= Task item =
Please count the lines with the word "devamsızlık" in the material below, then state the number by itself.

= Dataset content =
:::

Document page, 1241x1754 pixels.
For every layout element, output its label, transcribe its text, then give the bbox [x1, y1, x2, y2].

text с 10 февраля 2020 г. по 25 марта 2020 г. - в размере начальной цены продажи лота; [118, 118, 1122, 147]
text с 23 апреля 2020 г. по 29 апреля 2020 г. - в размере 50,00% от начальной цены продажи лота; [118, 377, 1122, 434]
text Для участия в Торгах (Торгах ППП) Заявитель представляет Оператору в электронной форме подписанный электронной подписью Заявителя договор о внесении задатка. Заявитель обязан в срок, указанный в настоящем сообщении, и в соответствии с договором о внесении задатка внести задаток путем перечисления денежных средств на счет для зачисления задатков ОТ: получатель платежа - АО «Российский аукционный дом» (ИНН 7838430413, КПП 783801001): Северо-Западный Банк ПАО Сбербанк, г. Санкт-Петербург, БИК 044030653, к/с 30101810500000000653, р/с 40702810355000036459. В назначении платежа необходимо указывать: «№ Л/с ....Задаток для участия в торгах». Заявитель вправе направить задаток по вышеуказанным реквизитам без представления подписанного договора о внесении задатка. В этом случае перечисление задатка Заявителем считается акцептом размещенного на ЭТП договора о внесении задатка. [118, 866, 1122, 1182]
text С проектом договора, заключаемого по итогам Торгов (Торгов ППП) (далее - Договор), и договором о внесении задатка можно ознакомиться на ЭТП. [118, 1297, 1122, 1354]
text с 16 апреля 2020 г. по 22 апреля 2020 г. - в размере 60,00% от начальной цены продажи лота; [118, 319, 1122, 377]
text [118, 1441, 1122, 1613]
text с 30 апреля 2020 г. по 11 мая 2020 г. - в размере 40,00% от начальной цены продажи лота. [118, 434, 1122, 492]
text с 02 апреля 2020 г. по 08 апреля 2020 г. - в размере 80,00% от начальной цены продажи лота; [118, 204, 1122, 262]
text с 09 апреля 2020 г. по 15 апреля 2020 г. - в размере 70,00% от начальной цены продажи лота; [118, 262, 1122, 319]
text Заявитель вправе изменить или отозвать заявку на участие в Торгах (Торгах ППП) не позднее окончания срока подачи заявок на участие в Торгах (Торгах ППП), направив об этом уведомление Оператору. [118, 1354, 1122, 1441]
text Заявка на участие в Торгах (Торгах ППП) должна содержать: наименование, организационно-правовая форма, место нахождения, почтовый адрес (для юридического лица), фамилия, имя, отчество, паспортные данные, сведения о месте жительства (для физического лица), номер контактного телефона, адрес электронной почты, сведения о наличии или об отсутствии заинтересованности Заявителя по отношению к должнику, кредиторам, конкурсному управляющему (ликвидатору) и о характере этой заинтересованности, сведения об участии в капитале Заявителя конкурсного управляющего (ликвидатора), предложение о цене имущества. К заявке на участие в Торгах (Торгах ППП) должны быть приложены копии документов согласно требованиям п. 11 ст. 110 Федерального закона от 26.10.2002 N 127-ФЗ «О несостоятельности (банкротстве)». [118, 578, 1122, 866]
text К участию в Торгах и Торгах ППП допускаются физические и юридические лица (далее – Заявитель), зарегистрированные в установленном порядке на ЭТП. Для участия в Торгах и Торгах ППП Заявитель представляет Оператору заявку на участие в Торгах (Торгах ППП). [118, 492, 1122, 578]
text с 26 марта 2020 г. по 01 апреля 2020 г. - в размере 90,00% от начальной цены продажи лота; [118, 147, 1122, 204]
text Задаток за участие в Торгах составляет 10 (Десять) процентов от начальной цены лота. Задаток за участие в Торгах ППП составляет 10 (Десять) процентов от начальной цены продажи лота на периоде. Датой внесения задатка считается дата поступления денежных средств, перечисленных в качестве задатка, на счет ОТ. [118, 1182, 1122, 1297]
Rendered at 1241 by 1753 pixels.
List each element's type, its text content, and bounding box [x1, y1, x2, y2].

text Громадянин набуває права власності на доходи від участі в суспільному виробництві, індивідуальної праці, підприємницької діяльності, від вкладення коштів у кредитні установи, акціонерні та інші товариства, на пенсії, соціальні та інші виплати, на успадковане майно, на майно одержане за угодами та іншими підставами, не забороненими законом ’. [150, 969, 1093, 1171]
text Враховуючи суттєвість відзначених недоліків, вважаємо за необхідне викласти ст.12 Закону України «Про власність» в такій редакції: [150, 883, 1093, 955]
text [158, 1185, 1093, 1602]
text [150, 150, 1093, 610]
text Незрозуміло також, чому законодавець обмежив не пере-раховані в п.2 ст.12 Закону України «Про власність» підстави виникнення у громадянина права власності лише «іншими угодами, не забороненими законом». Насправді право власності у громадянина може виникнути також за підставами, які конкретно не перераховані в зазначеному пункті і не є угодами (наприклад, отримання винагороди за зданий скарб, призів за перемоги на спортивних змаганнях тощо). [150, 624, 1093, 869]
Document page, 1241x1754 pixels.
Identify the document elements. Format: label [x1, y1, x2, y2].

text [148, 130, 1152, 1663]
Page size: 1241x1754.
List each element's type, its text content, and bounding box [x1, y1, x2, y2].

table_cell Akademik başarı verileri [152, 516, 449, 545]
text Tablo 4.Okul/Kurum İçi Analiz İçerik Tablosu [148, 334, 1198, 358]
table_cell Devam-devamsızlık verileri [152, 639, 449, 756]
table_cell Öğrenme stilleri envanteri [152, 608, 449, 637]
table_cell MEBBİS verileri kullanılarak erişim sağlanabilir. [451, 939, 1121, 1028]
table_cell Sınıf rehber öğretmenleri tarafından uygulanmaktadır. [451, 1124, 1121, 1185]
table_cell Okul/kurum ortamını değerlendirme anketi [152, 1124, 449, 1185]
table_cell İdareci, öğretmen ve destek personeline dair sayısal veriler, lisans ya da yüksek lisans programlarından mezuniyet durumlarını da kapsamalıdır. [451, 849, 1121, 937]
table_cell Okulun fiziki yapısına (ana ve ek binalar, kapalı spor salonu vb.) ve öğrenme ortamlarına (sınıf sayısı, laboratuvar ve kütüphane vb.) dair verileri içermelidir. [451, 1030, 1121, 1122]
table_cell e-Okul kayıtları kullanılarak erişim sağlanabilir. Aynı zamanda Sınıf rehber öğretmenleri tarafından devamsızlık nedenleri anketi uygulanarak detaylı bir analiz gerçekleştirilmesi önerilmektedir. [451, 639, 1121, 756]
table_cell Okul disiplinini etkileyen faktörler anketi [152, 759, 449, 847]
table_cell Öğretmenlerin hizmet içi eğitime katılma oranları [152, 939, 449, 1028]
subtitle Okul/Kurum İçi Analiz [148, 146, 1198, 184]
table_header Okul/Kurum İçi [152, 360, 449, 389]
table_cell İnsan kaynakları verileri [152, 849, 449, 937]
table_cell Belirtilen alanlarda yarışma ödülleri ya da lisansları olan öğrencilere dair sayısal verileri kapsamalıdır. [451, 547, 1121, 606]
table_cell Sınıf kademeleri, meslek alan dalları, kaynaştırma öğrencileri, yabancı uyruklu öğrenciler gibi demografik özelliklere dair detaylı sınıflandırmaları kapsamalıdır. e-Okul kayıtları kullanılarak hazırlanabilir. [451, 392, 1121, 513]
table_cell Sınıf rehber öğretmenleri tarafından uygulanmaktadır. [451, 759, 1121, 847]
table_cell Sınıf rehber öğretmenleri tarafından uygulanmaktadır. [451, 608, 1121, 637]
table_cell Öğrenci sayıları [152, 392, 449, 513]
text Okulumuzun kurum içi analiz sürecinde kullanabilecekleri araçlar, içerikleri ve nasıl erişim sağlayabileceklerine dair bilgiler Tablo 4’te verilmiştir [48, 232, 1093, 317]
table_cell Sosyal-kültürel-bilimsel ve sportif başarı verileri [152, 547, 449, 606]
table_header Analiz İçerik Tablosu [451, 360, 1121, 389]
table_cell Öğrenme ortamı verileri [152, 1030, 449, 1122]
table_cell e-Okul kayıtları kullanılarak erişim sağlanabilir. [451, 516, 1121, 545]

:::

= Task response =
2